EXCERTO DO DOCUMENTO >>
^^^^
Organizações portuguesas pouco otimistas com rumo de negociações

Organizações portuguesas pouco otimistas com rumo de negociações

Organizações não governamentais portuguesas na cimeira do clima da ONU mostram-se hoje pouco otimistas com as negociações na COP26, mas mantêm alguma esperança que os últimos dias tragam avanços em matérias climáticas centrais.

“É importante desmistificar esta ideia que se passou nos últimos dias que os compromissos entretanto anunciados já nos estavam a aproximar muito da meta. Estaríamos certamente mais felizes, mas não é isso que se passa”, disse aos jornalistas o presidente da associação ambientalista Zero, Francisco Ferreira.

No ponto atual, Francisco Ferreira afirmou que com os compromissos de redução de emissões e neutralidade carbónica declarados pelos países subscritores do Acordo de Paris, a meta para manter o aquecimento global até fim do século abaixo de 1,5 graus acima da temperatura média global na era pré-industrial não conseguirá ser cumprida e não está em 1,8 ou 1,9 graus.

“Estamos certamente um pouco acima dos dois graus, falta só saber se olhamos mais para [os compromissos] de curto prazo, integrando 2030, ou para lá disso”, afirmou aos jornalists à margem da cimeira, que decorre em Glasgow.
^^^^
DADOS FORNECIDOS >>

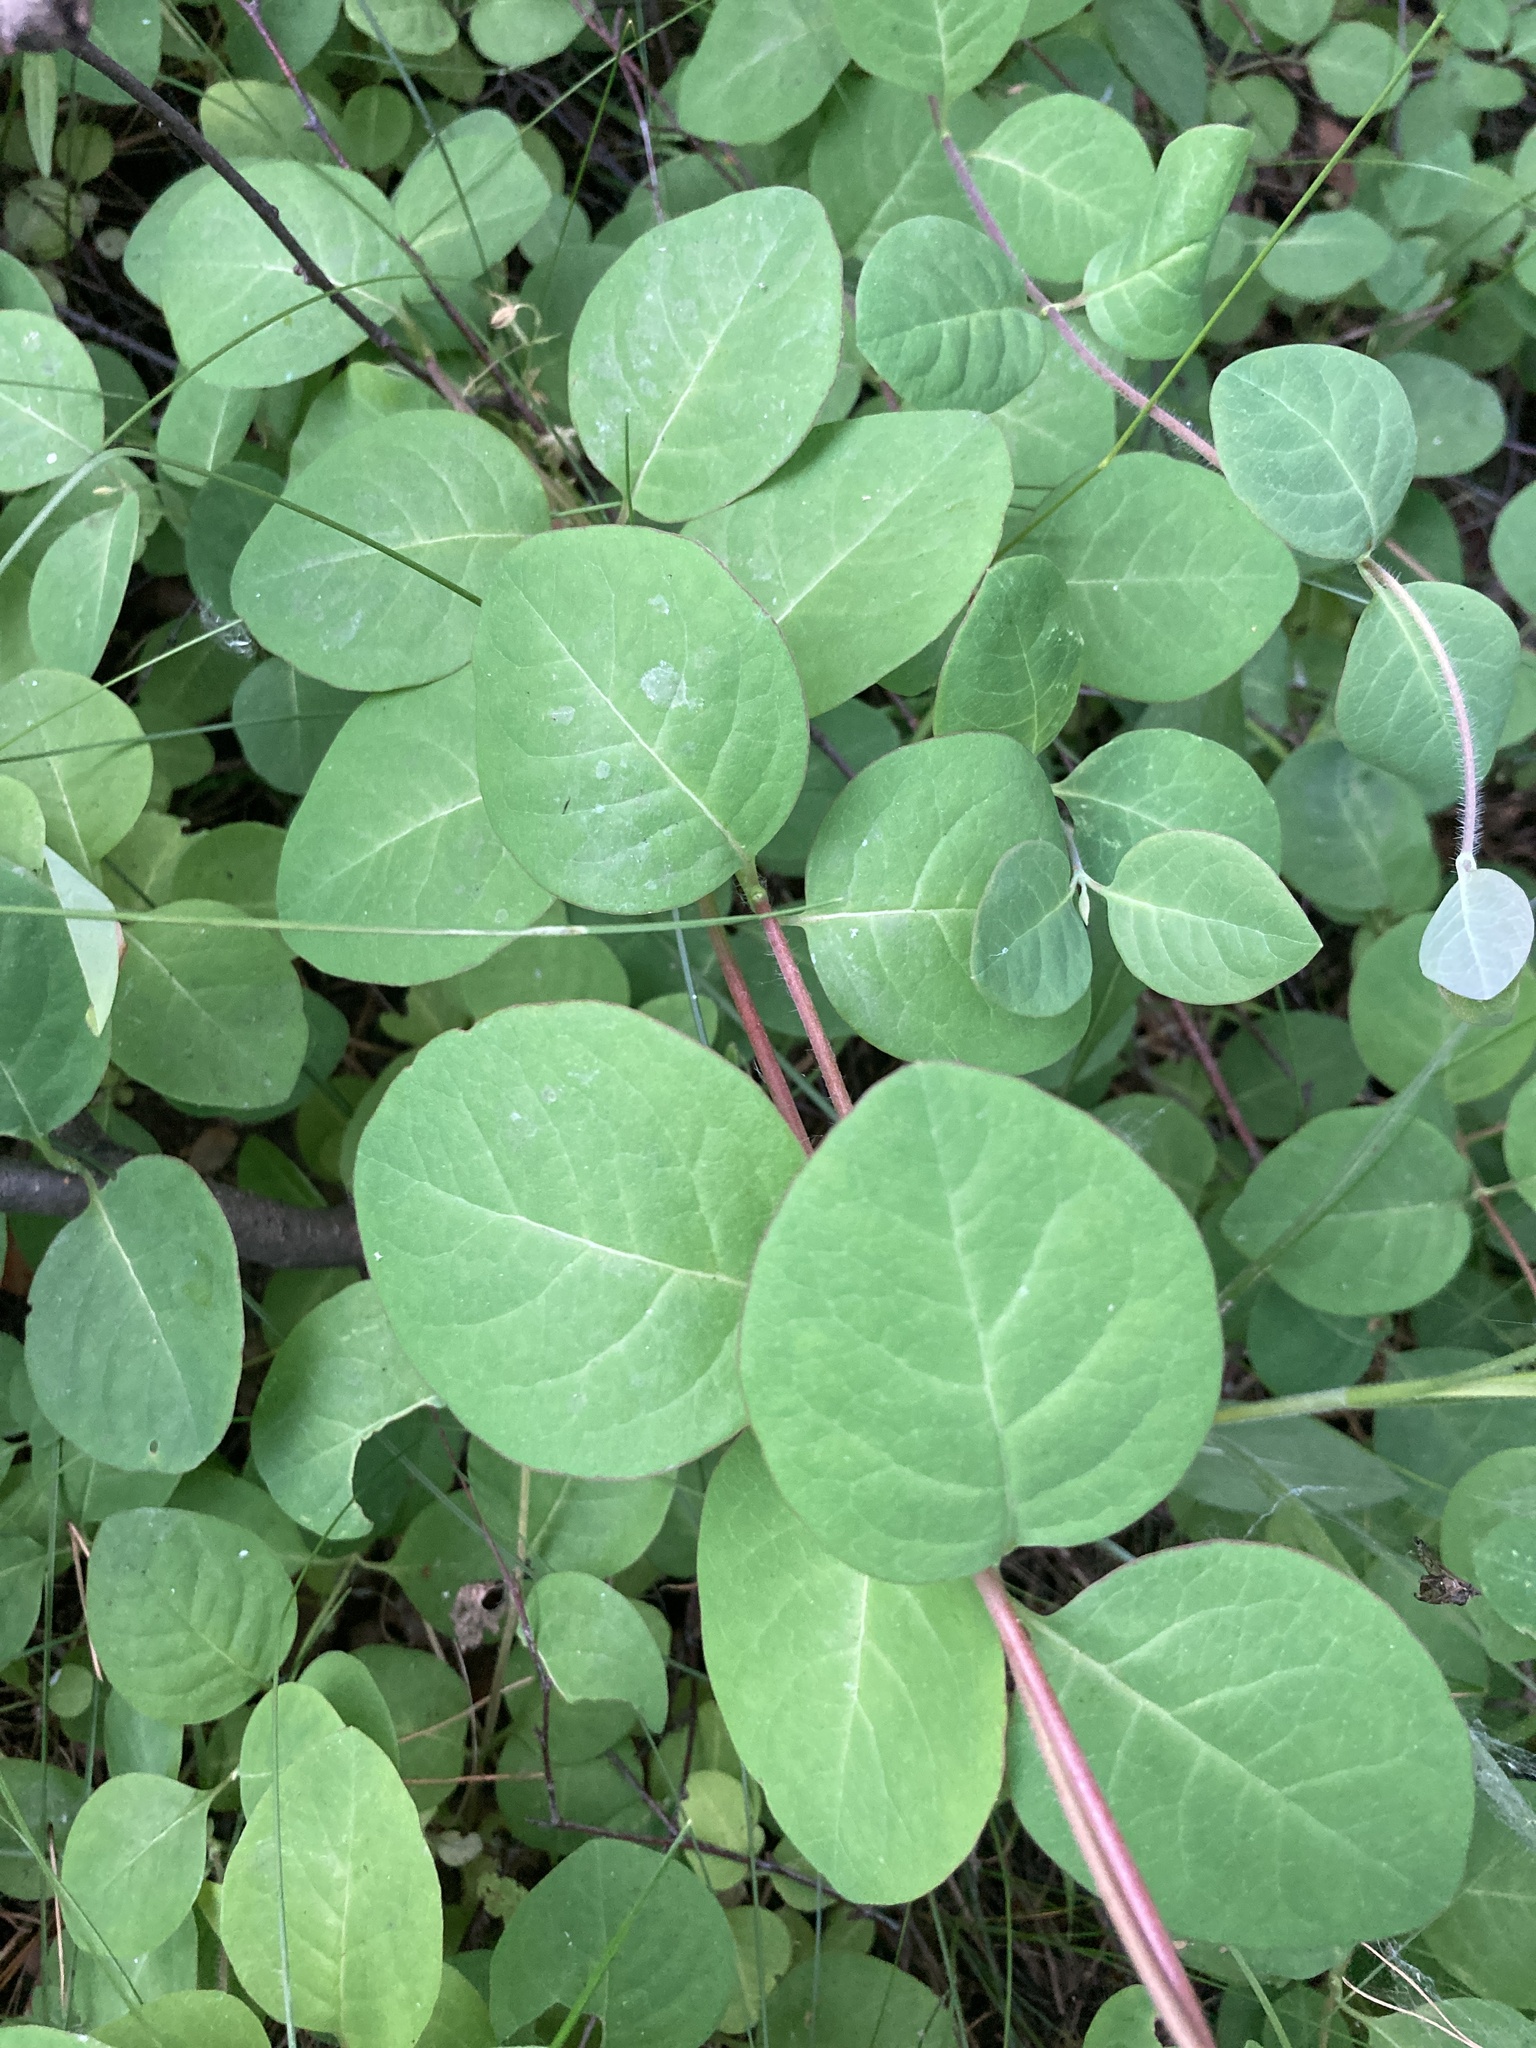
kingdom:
^^^^
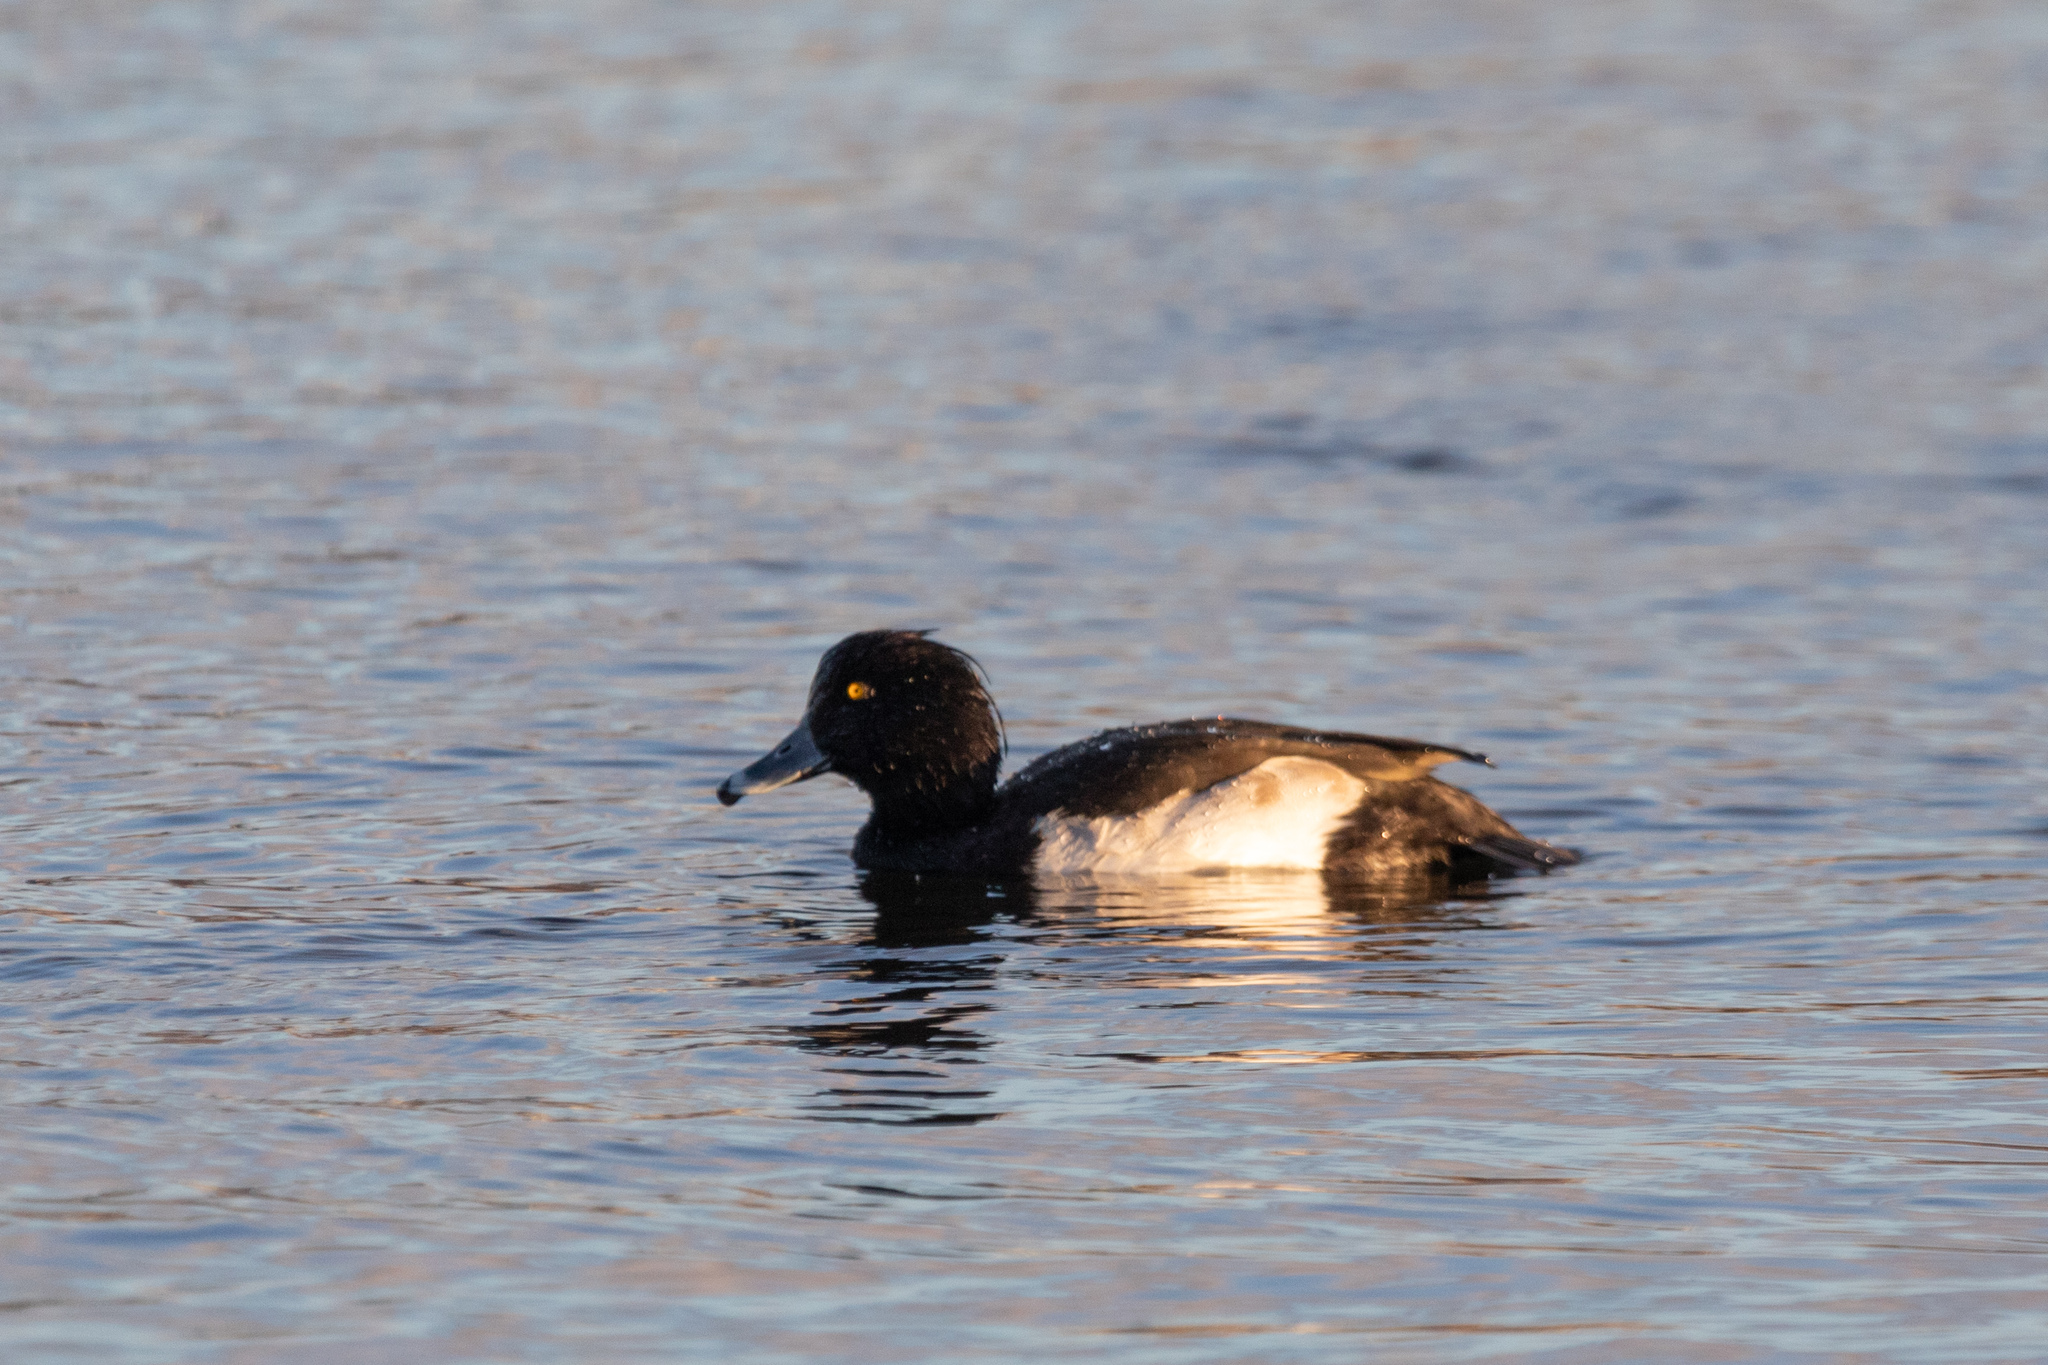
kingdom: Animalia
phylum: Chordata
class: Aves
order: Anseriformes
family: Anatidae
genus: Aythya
^^^^
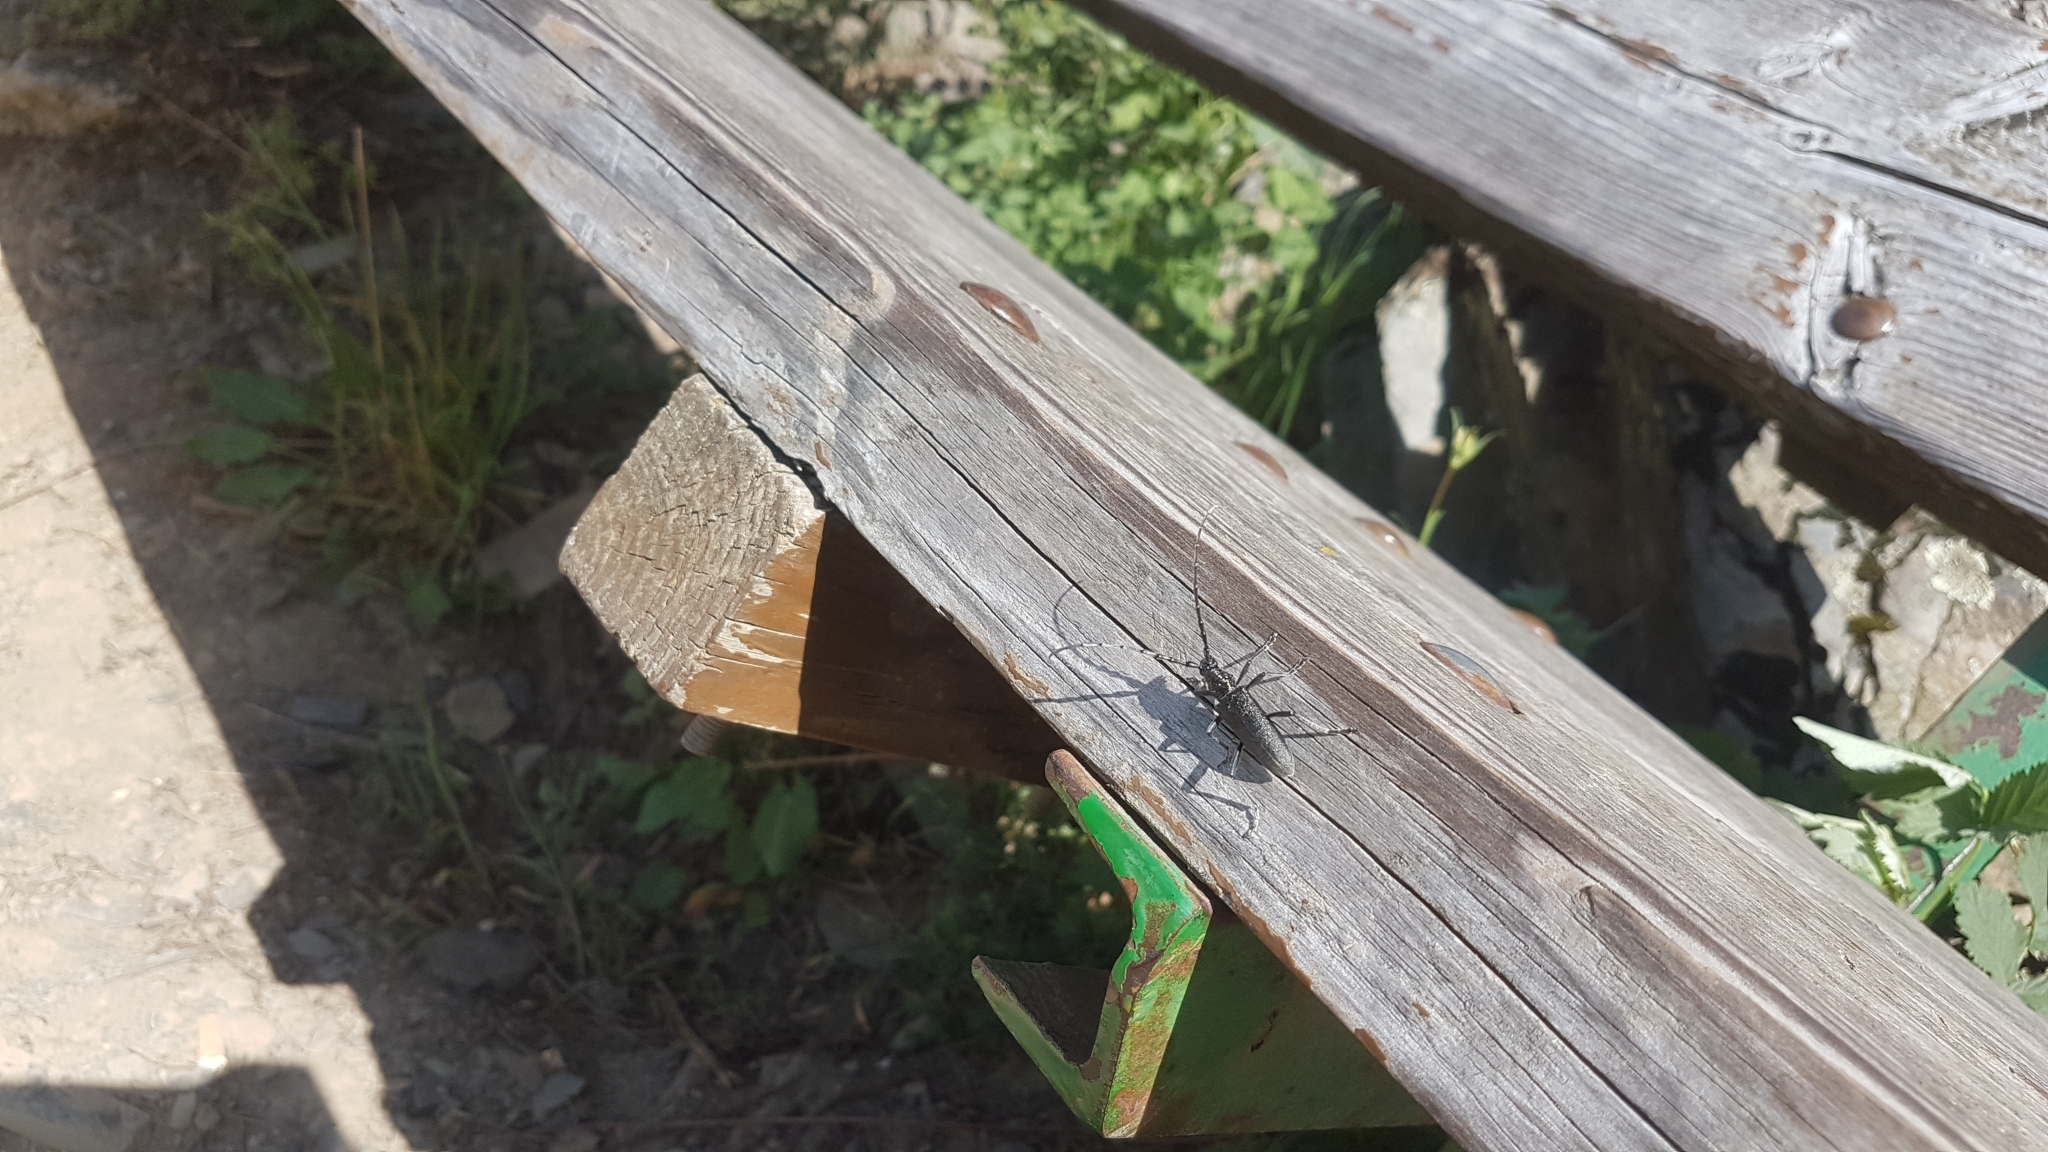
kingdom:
^^^^
TAREFA 1 >> Reescreva de forma mais curta o parágrafo do texto sobre a COP26 que começa por "Organizações não governamentais portuguesas", mantendo os factos principais.
TAREFA 2 >> Copie do texto sobre a COP26 o trecho que vai de "No ponto atual, Francisco" até "decorre em Glasgow.", incluindo estas palavras.
TAREFA 3 >> Segundo o texto sobre a COP26, em que cidade decorre a cimeira?

RESULTADO 1 >> As organizações não governamentais portuguesas presentes na cimeira do clima da ONU estão pouco otimistas com as negociações na COP26. Ainda assim, esperam que os últimos dias tragam avanços em temas climáticos centrais.

RESULTADO 2 >>
No ponto atual, Francisco Ferreira afirmou que com os compromissos de redução de emissões e neutralidade carbónica declarados pelos países subscritores do Acordo de Paris, a meta para manter o aquecimento global até fim do século abaixo de 1,5 graus acima da temperatura média global na era pré-industrial não conseguirá ser cumprida e não está em 1,8 ou 1,9 graus.

“Estamos certamente um pouco acima dos dois graus, falta só saber se olhamos mais para [os compromissos] de curto prazo, integrando 2030, ou para lá disso”, afirmou aos jornalists à margem da cimeira, que decorre em Glasgow.

RESULTADO 3 >> Em Glasgow.